• What is expected
Show the lines below that contain the string "THÁNG".
[Records supplied]
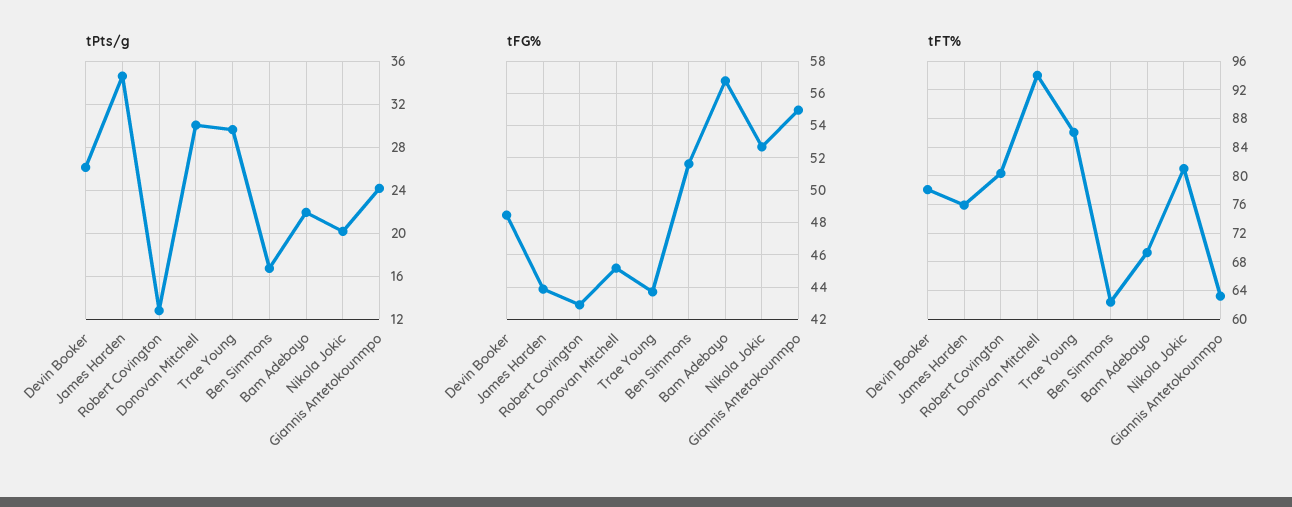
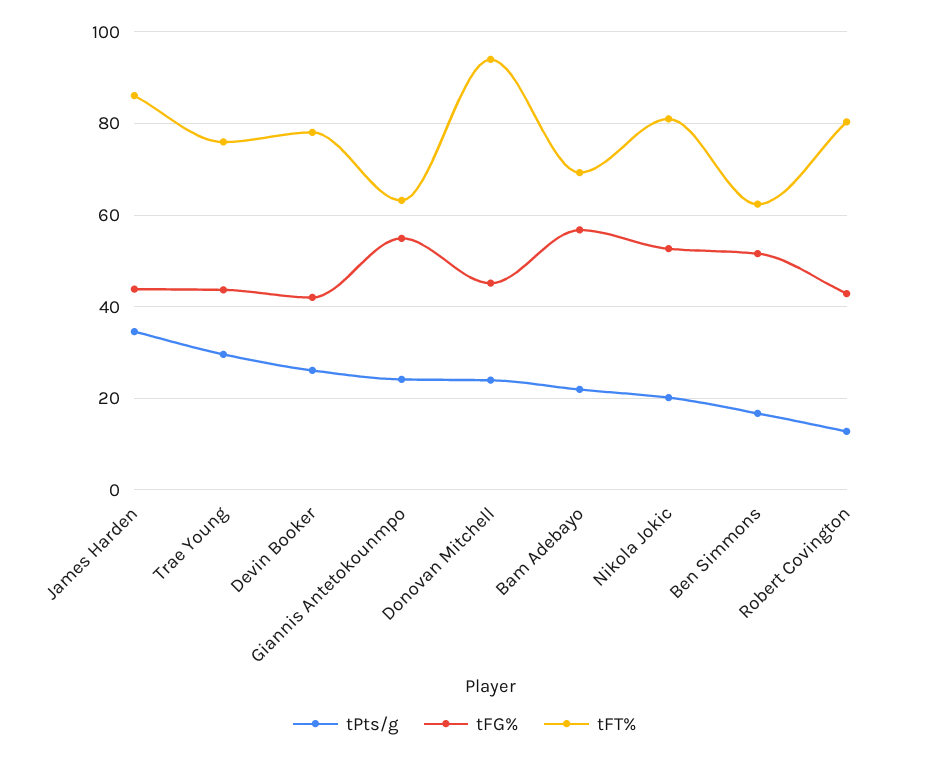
tPts/g, Donovan Mitchell: 30 -> 24
tFG%, Devin Booker: 48.5 -> 42
tFT%, James Harden: 76 -> 86
tFT%, Trae Young: 86 -> 76

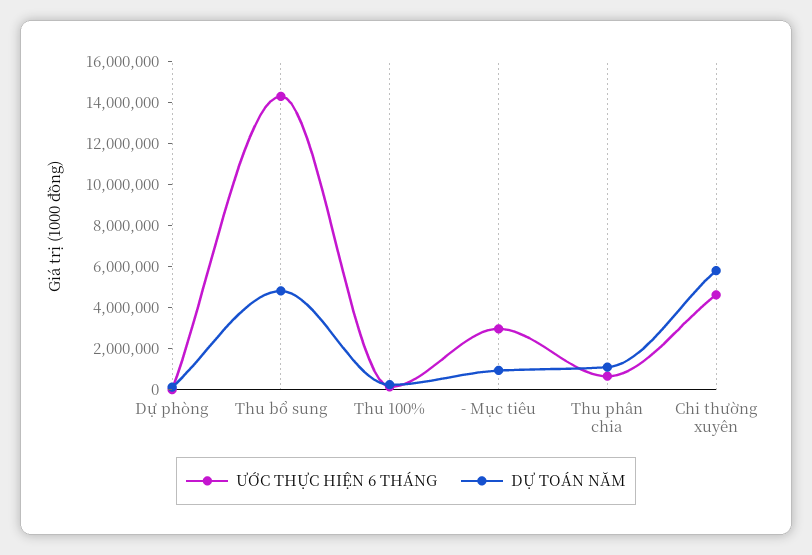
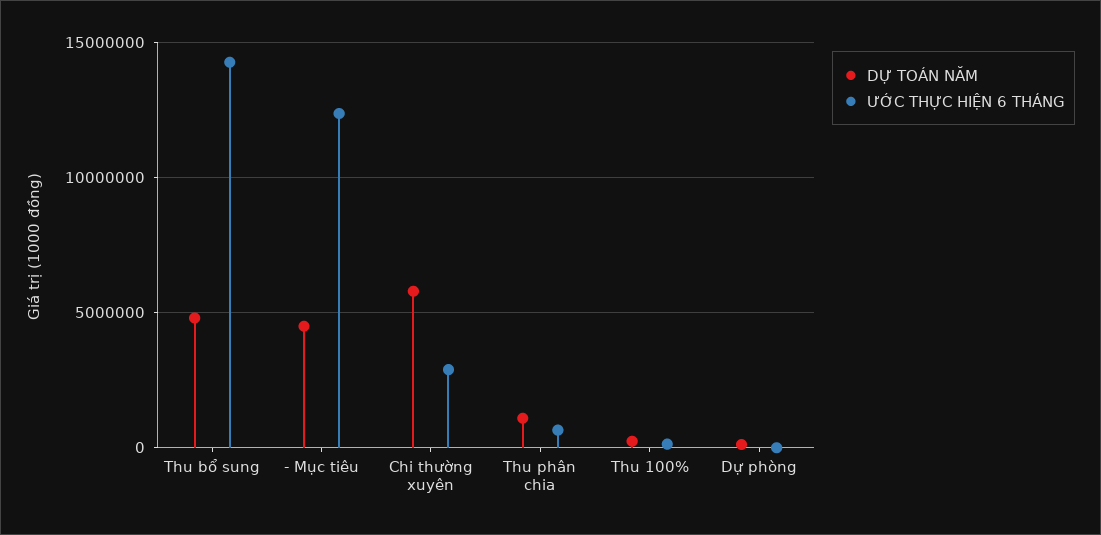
ƯỚC THỰC HIỆN 6 THÁNG, - Mục tiêu: 3000000 -> 12500000
DỰ TOÁN NĂM, - Mục tiêu: 1000000 -> 4500000
ƯỚC THỰC HIỆN 6 THÁNG, Chi thường xuyên: 4500000 -> 3000000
[/Records supplied]
• Solution below
ƯỚC THỰC HIỆN 6 THÁNG, - Mục tiêu: 3000000 -> 12500000
ƯỚC THỰC HIỆN 6 THÁNG, Chi thường xuyên: 4500000 -> 3000000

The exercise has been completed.